I did not use enough hardener while applying Minwax Wood Filler. Can I simply add a new lawyer with the proper amount of hardener or do I have to scrape off the old layer?

Any help and advice is appreciated.

Thanks!


----------



## bigcouger (Jan 4, 2012)

Most times you need to scrape off the old since it did not set properly , I haven't worked with that brand before maybe someone else can help here, Me I would wipe it off an rework with the right hardener amount


----------



## Steve Neul (Sep 2, 2011)

skribflex said:


> I did not use enough hardener while applying Minwax Wood Filler. Can I simply add a new lawyer with the proper amount of hardener or do I have to scrape off the old layer?
> 
> Any help and advice is appreciated.
> 
> Thanks!


If you are refering to the Hybrid Polymer Wood Texture Repair then you need to scrape off the old layer and then wash the wood down with acetone and try to remove as much of the other batch as possible. Any trace of the old batch will prevent the new batch from bonding.


----------



## skribflex (May 1, 2014)

I am using this product: http://www.minwax.com/wood-products/maintenance-repair/minwax-high-performance-wood-filler


----------



## Steve Neul (Sep 2, 2011)

skribflex said:


> I am using this product: http://www.minwax.com/wood-products/maintenance-repair/minwax-high-performance-wood-filler


 That's the one I thought it was. I'm not sure if it's an epoxy or fiberglass like bondo but if you don't clean the wood very good the new batch won't adhere very good and would lift on you.


----------



## skribflex (May 1, 2014)

I really appreciate the help so far.

Do you think using a blow dryer for heat will speed up the chemical reaction of the hardener?


----------



## Steve Neul (Sep 2, 2011)

skribflex said:


> I really appreciate the help so far.
> 
> Do you think using a blow dryer for heat will speed up the chemical reaction of the hardener?
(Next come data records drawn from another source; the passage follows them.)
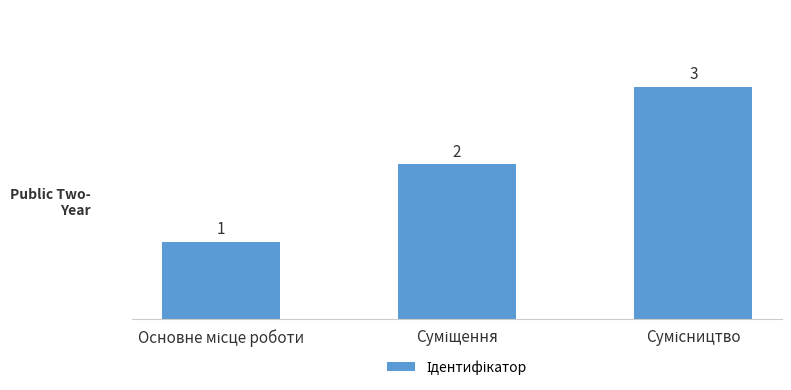

What is the greatest value displayed?

3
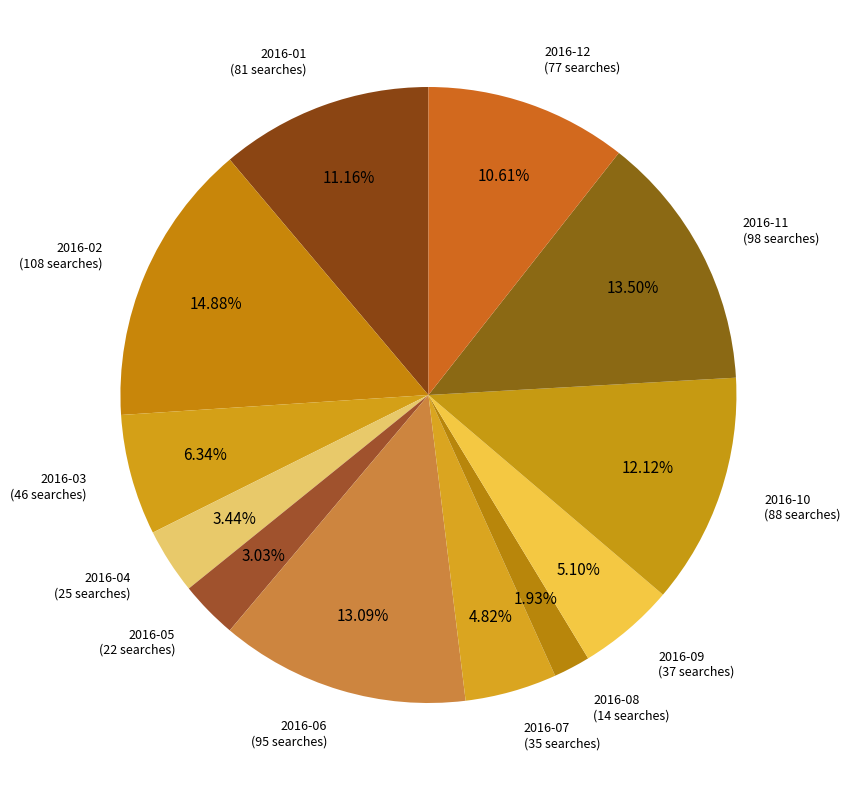

How many slices are in this pie chart?

12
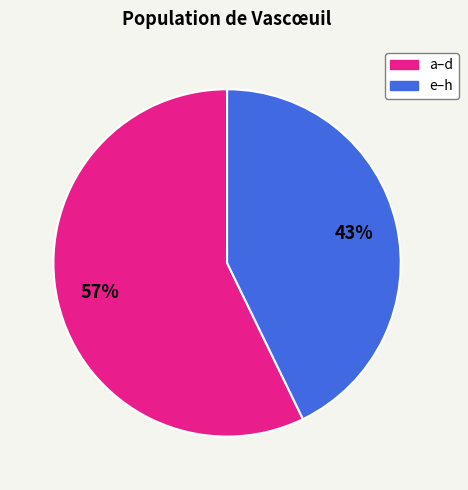

Does any single category account for the majority?

Yes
No, the heat will just soften it. It takes the catalyst mixed through it to make it harden. The problem is part of it is in the fibers of the wood now where you can't get to it. I've tried brushing hardener over the surface with a stiff brush and it seems to work but the filler didn't bond. The only thing I've found is to strip the putty off with a solvent like acetone. I know it's a pain but it's better than having the putty fail and then try to clean it up and re-fill it after the finish is on it. 
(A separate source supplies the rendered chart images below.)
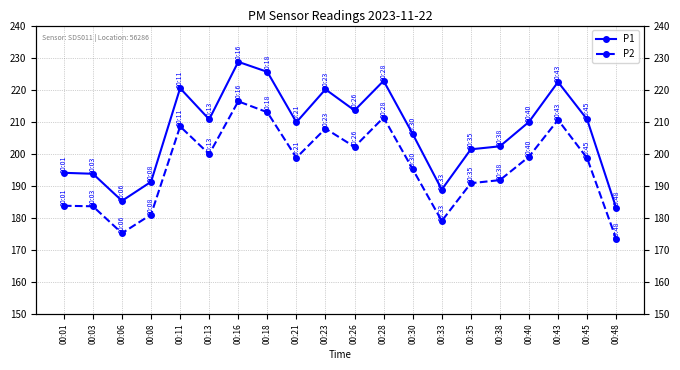

How many data points in P1 are less than 209?

9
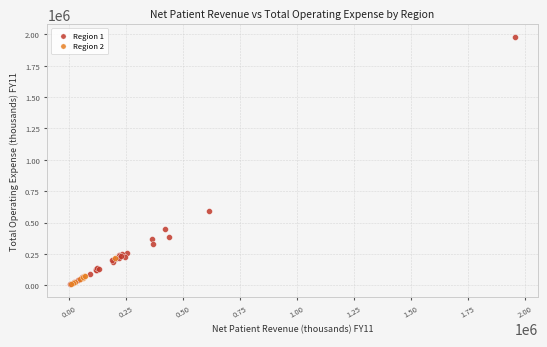

Which series has the largest Y range (max minus min)?

Region 1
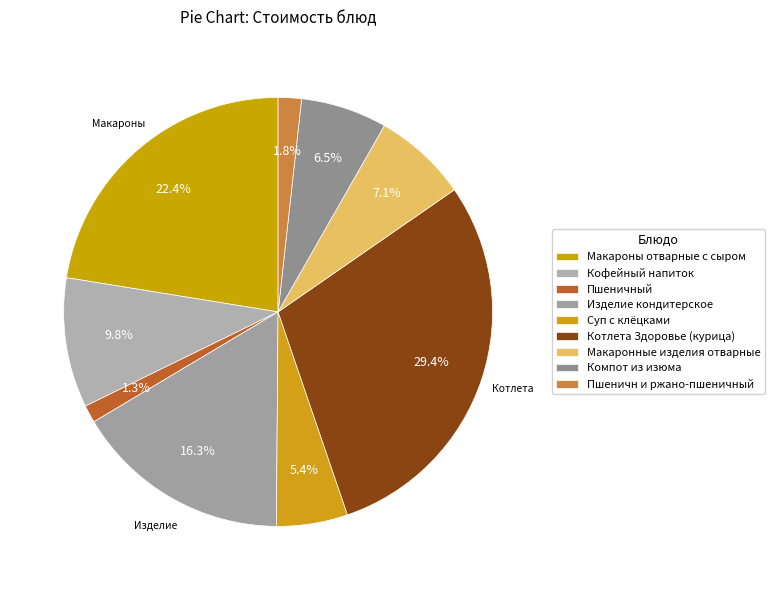

How many segments does this pie chart have?

9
I didn't have time to really look into the Minwax filler. I'm wondering if it is a fiberglass filler like bondo. If so you could put a couple drops of fiberglass hardener in with the regular hardner to make sure you have enough from now on. I use bondo for woodworking. You can add a universal color tint to it to make it the color of the stained wood.


----------



## skribflex (May 1, 2014)

Thanks Steve. I will take your advice and just strip it off and do it right.


----------